* **Text segment**
########
From cbb43538314f38f1e7f5fa6c907d662c7c9dcc16 Mon Sep 17 00:00:00 2001
From: Jason Merrill <jason@redhat.com>
Date: Fri, 2 Oct 2020 09:00:49 +0200
Subject: [PATCH 3/3] c++: Set CALL_FROM_NEW_OR_DELETE_P on more calls.
To: gcc-patches@gcc.gnu.org

We were failing to set the flag on a delete call in a new expression, in a
deleting destructor, and in a coroutine.  Fixed by setting it in the
function that builds the call.

2020-10-02  Jason Merril  <jason@redhat.com>

gcc/cp/ChangeLog:
	* call.c (build_operator_new_call): Set CALL_FROM_NEW_OR_DELETE_P.
	(build_op_delete_call): Likewise.
	* init.c (build_new_1, build_vec_delete_1, build_delete): Not here.
	(build_delete):

gcc/testsuite/ChangeLog:
	* g++.dg/pr94314.C: new/delete no longer omitted.
---
 gcc/cp/call.c                  | 29 ++++++++++++++++++++++++-----
 gcc/cp/init.c                  | 14 --------------
 gcc/gimple.c                   |  4 ++--
 gcc/gimple.h                   |  2 +-
 gcc/testsuite/g++.dg/pr94314.C |  2 +-
 gcc/tree-ssa-dce.c             |  8 ++++----
 gcc/tree-ssa-structalias.c     |  2 +-
 gcc/tree.h                     |  3 ---
 8 files changed, 33 insertions(+), 31 deletions(-)

diff --git a/gcc/cp/call.c b/gcc/cp/call.c
index d67e8fe2b28..bd662518958 100644
--- a/gcc/cp/call.c
+++ b/gcc/cp/call.c
@@ -4769,7 +4769,16 @@ build_operator_new_call (tree fnname, vec<tree, va_gc> **args,
      *fn = cand->fn;
 
    /* Build the CALL_EXPR.  */
-   return build_over_call (cand, LOOKUP_NORMAL, complain);
+   tree ret = build_over_call (cand, LOOKUP_NORMAL, complain);
+
+   /* Set this flag for all callers of this function.  In addition to
+      new-expressions, this is called for allocating coroutine state; treat
+      that as an implicit new-expression.  */
+   tree call = extract_call_expr (ret);
+   if (TREE_CODE (call) == CALL_EXPR)
+     CALL_FROM_NEW_OR_DELETE_P (call) = 1;
+
+   return ret;
 }
 
 /* Build a new call to operator().  This may change ARGS.  */
@@ -6146,7 +6155,7 @@ build_new_op_1 (const op_location_t &loc, enum tree_code code, int flags,
     case VEC_NEW_EXPR:
     case VEC_DELETE_EXPR:
     case DELETE_EXPR:
-      /* Use build_op_new_call and build_op_delete_call instead.  */
+      /* Use build_operator_new_call and build_op_delete_call instead.  */
       gcc_unreachable ();
 
     case CALL_EXPR:
@@ -6983,6 +6992,7 @@ build_op_delete_call (enum tree_code code, tree addr, tree size,
       if (DECL_DELETED_FN (fn) && alloc_fn)
########
* **Excerpted records**
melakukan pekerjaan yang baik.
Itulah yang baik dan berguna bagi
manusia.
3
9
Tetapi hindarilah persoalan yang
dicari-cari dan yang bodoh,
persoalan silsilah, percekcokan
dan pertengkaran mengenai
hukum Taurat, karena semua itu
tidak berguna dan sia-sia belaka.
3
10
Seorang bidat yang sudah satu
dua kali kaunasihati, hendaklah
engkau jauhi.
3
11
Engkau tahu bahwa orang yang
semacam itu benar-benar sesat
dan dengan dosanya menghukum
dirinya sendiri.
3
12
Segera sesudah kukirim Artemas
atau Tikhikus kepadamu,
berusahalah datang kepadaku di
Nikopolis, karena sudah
########
* **Goal of the exercise**
Write out the stretch of the patch from "We were failing" through "build_delete): Not here.", swapping "deleting destructor" for "virtual destructor". Rely only on the patch to complete this.

* **Result for this task**
We were failing to set the flag on a delete call in a new expression, in a
virtual destructor, and in a coroutine.  Fixed by setting it in the
function that builds the call.

2020-10-02  Jason Merril  <jason@redhat.com>

gcc/cp/ChangeLog:
	* call.c (build_operator_new_call): Set CALL_FROM_NEW_OR_DELETE_P.
	(build_op_delete_call): Likewise.
	* init.c (build_new_1, build_vec_delete_1, build_delete): Not here.